UTRT (Under The Reading Tree) is an organization based in Vancouver that, like FAVL, promotes community libraries in Africa. It is already supporting three libraries in Uganda and is just about to take on a fourth. Also like FAVL, it is conscientious about keeping in touch with its libraries and making sure that the funding it provides is sensibly used. Two of UTRT’s directors, Nate Lepp and Jonathan Nikkel, were here in Uganda last April, and we at the Uganda Community Libraries Association spent a lot of time talking with them. The upshot was that UTRT asked us to help supervise their libraries, in return for their paying Grace Musoke, our coordinator, for two days’ work a week. UTRT has just formalized the deal, and we expect the first installment of funds early in July. We all win from this arrangement: Grace can at last earn a living wage since she will be working nearly full time; UTRT will get better reporting from its libraries; and the libraries will receive their funds more regularly and will have more advice and support. Even UgCLA’s other member libraries, though not directly supported by UTRT, will benefit. Grace will be able to do work for them in combination with her UTRT work, and we are already developing reporting instruments and mechanisms for UTRT libraries that can be extended to others. So thank you, Under The Reading Tree! And please visit their website at www.underthereadingtree.org.

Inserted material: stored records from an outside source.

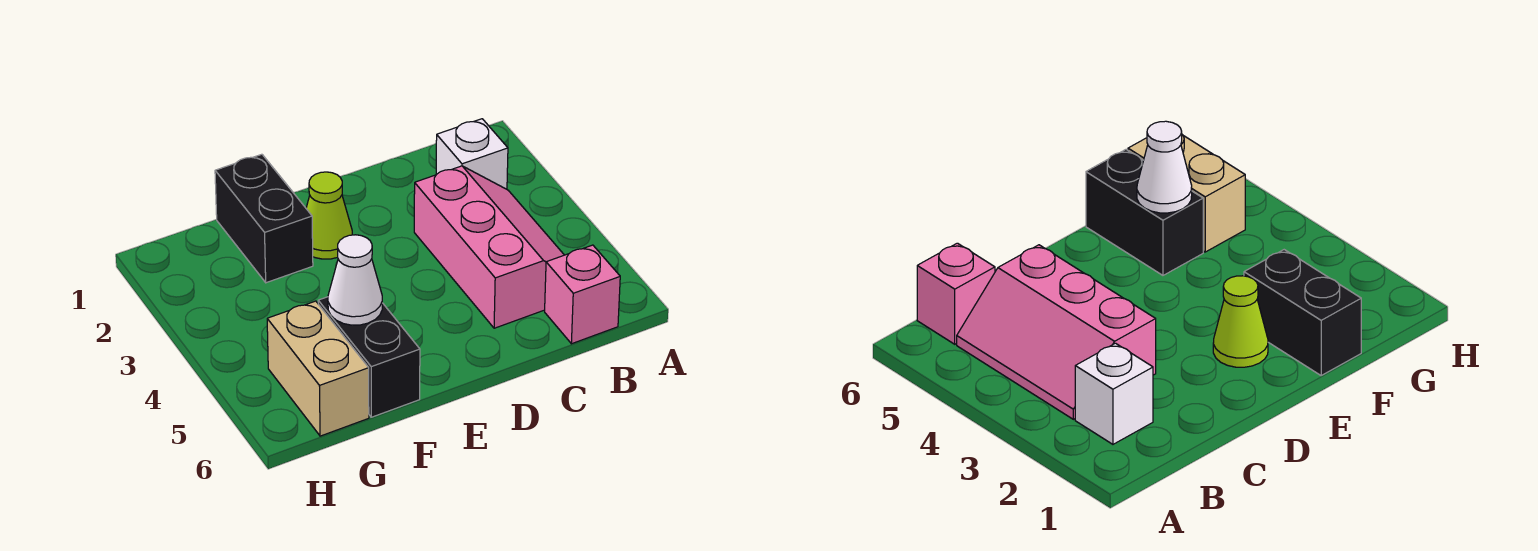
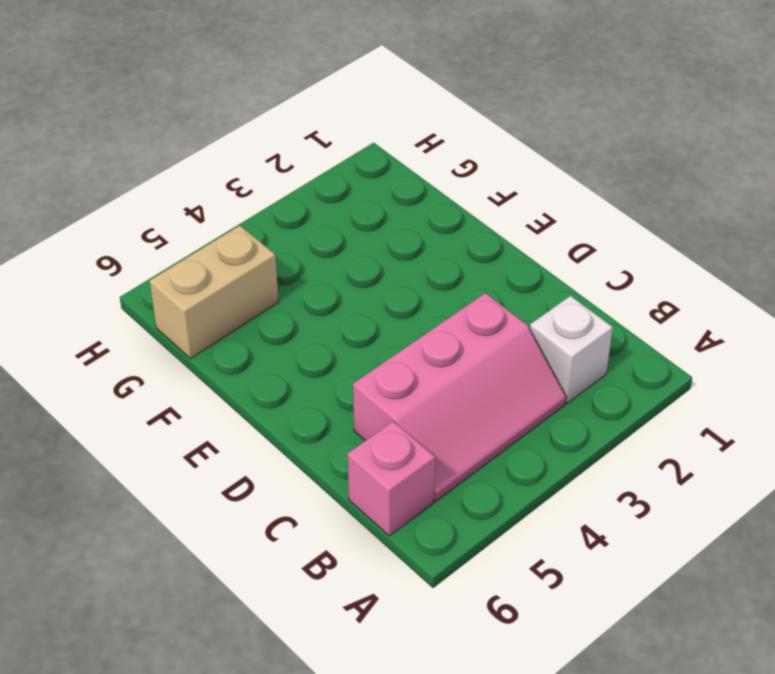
none -> lime 1x1 cone [306,172,352,259]
none -> black 1x2 brick [215,154,313,283]

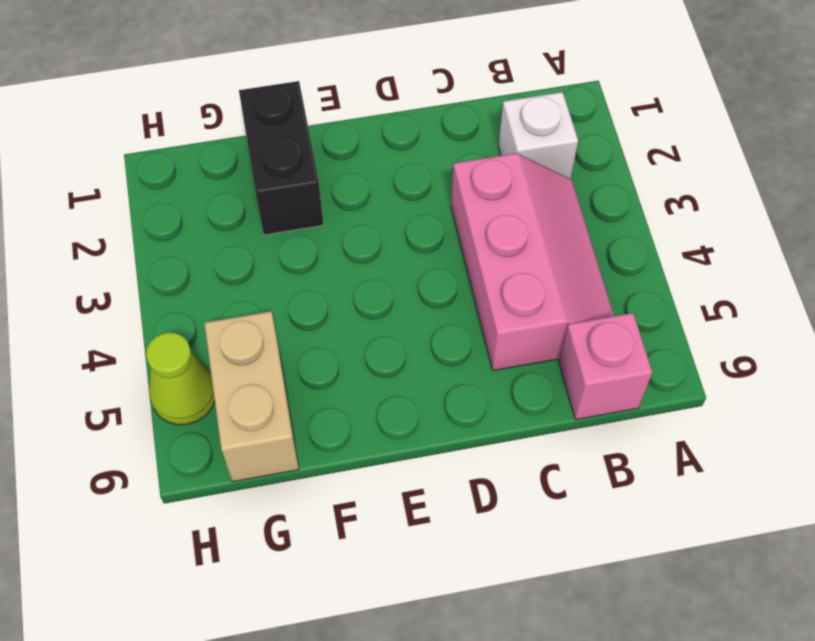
lime 1x1 cone [146,332,215,425] -> lime 1x1 cone moved to [306,172,352,259]
none -> black 1x2 brick [318,297,420,417]
none -> white 1x1 cone [328,235,382,325]

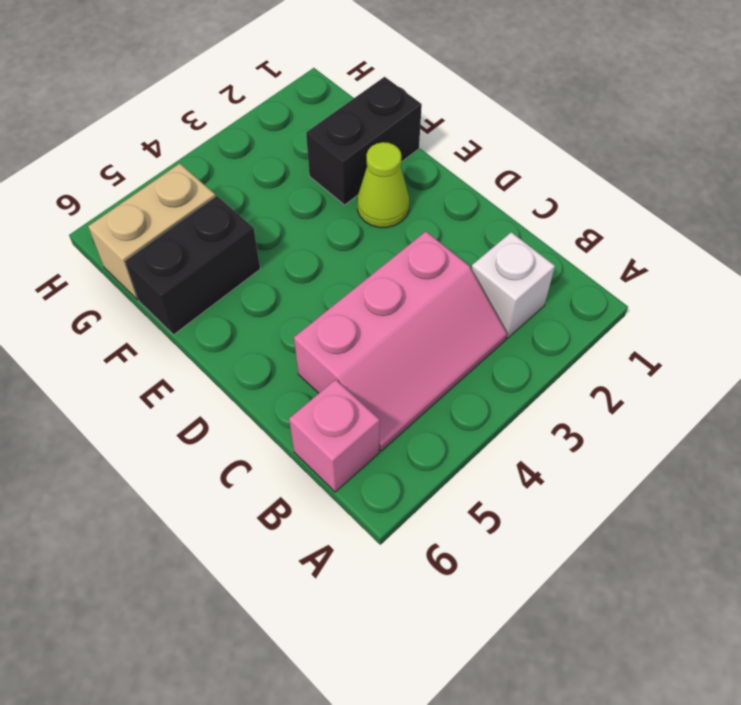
none -> white 1x1 cone [328,235,382,325]

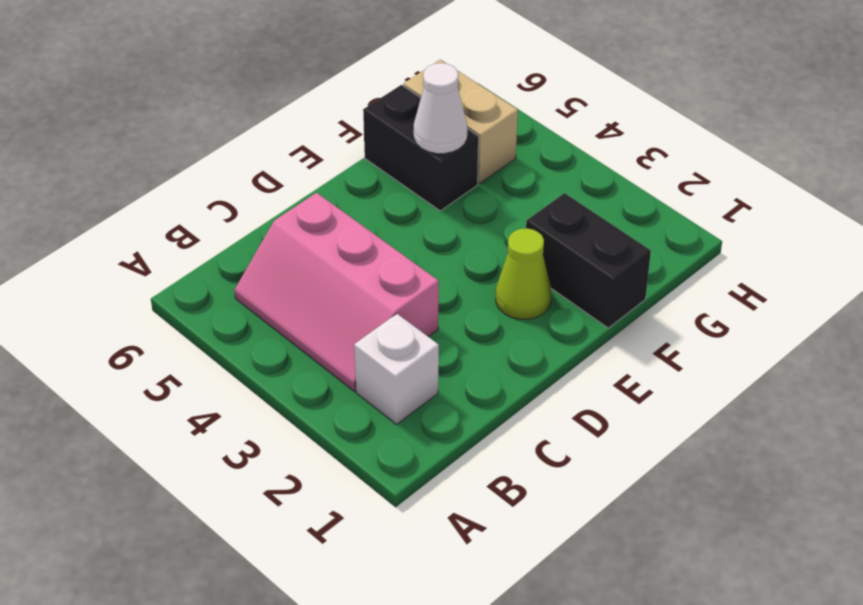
none -> pink 1x1 brick [545,245,620,344]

The fourth library mentioned above is the Randa Farmers Library about which Mukhobeh Moses wrote to FAVL, as well as to UTRT and OCF, three or four months ago. I went to visit last April, as we all agreed I should, and recommended that OCF give it some books and UTRT some support for a librarian. The books will arrive in August when my friend Valeda has agreed to bring them, and our agreement with UTRT includes a part-time librarian’s salary for Randa. I’m going there tomorrow with Mukhobeh so will be able to give the farmers the glad news and hand over a children’s dictionary that I bought with the first installment of the book grant that UTRT has also budgeted for them. This is a terrific model, I think, of cooperation among organizations interested in libraries.
The weekend’s travelling will also include a visit to a school in Manafwa District, near the Kenya border, where the director, a friend of Mukhobeh’s, proposes to set up a library. Then I’ll visit the school in Bududa town where Emily Soeder, another person who’s been corresponding with FAVL, has also set up one. That’s a school rather than a community library, but we’ve been corresponding quite a bit since she’s been asking me for advice on library organization etc.. Unfortunately, she’s away this weekend, but I spoke to her on the phone, and she’s arranging for others to meet me. Then, on the way back, I’ll visit Busolwe, where the first library in our Library 2 Library scheme is located (it’s one of the two that Espen visited), and I will drop in on two of the recipients of our small grants – one, at Kamuli, because I’ve never been there, and the other, at Njeru, because it, alone of all the recipients, had not when last visited spent the grant as it was supposed to; I trust I’ll find that it has done so by now, since otherwise I will have to ask for the money back.
Update from Kate: I’ve just visited Busolwe, which is the first library (and the only one so far) in our Library 2 Library scheme. They received their grant at the beginning of this month and, as it happens, a group of volunteers from the University of British Columbia. The librarian and volunteers together are effecting a wonderful transformation in the place. They’ve opened up a new reading room and have decorated it with a beautiful mural; they’ve instituted a reading club; and they’re still taking books round to primary schools. Since the workshop that we had there last April primary school teachers have been coming much more often to the library – though the number of actual members (i.e. who’ve paid their subscription) remains small.
6. My UN friends are proposing an Event at the UN at the beginning of October on behalf of the Kitengesa Community Library. I’m hoping that it will raise enough to complete our building project. The computer centre and library room are now almost complete, with only windows and a ceiling to put in. Then we must buy the necessary solar equipment, most of which should be paid for by the grant that we expect any day now from the University of British Columbia’s Go Global Program. My friend Eric Morrow of the Maendeleo Foundation (www.maendeleo.org) hopes to be able to contribute some computers from the grant that he has got from Intel.